Her middle name, Joie, is French for “joy” and she treats it as more than a name. “It’s an aura, a presence. Having a zest for life is a natural response to authenticity.”

That zest shows up in “Soleil’s Solo Saturday Shenanigans,” where she explores new restaurants, attractions, or spontaneous road trips. It once led her to Los Angeles on a whim to try a chicharrón she saw featured on the Travel Channel. “It was a spiritual experience,” she laughs.

She is a self-proclaimed horror junkie, a devoted foodie (yes, she defends pineapple on pizza, especially with char, prosciutto, and bacon), and a traveler who prefers living like a local over checking tourist boxes.

Even the stuffed Tweety Bird she brings to new jobs carries symbolism. Discovered while cleaning out her Indiana apartment before moving back to Michigan, Tweety became her talisman. “Every episode, Tweety is chased by Sylvester, and it all works out in the end. It’s a reminder that when I face a new challenge, it will all work out for me.”

Soleil McCants

Soleil McCants

Power, Peace, and Legacy

Soleil feels most powerful “in my own skin.” After fighting to become who she is, she refuses to let anyone diminish that hard-won authenticity.

She feels most at peace at home, a space filled with intentional reminders of who she is and who she’s becoming.

Ten years ago, success meant simply existing authentically within a small bubble. Today, it means living her own dreams, not someone else’s, and embracing detours that prove more rewarding than carefully laid plans.

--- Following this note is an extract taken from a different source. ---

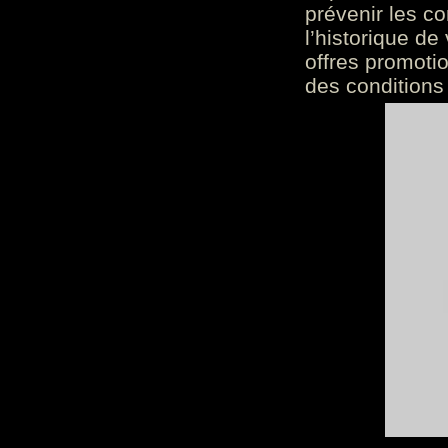
prévenir les c
l’historique de
offres promoti
des conditions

When asked what cultural shift she would implement nationwide, her answer is simple: humility. “Imagine a country where we all think the person next to us is better. We would see humanity more and condemn less.”

As for her legacy, she resists defining it herself.

“I hope that on that day, people have a lot more positive things to share about my impact on them than not. Those who knew me can define it better than I can.”

Soleil McCants may describe herself as “just a Midwest girl living her dream,” but her story is far more expansive. It is a story of curiosity turned into a career, fear turned into freedom, visibility turned into advocacy, and authenticity turned into joy.

And like Tweety, no matter how relentless the chase, she believes it will all work out in the end.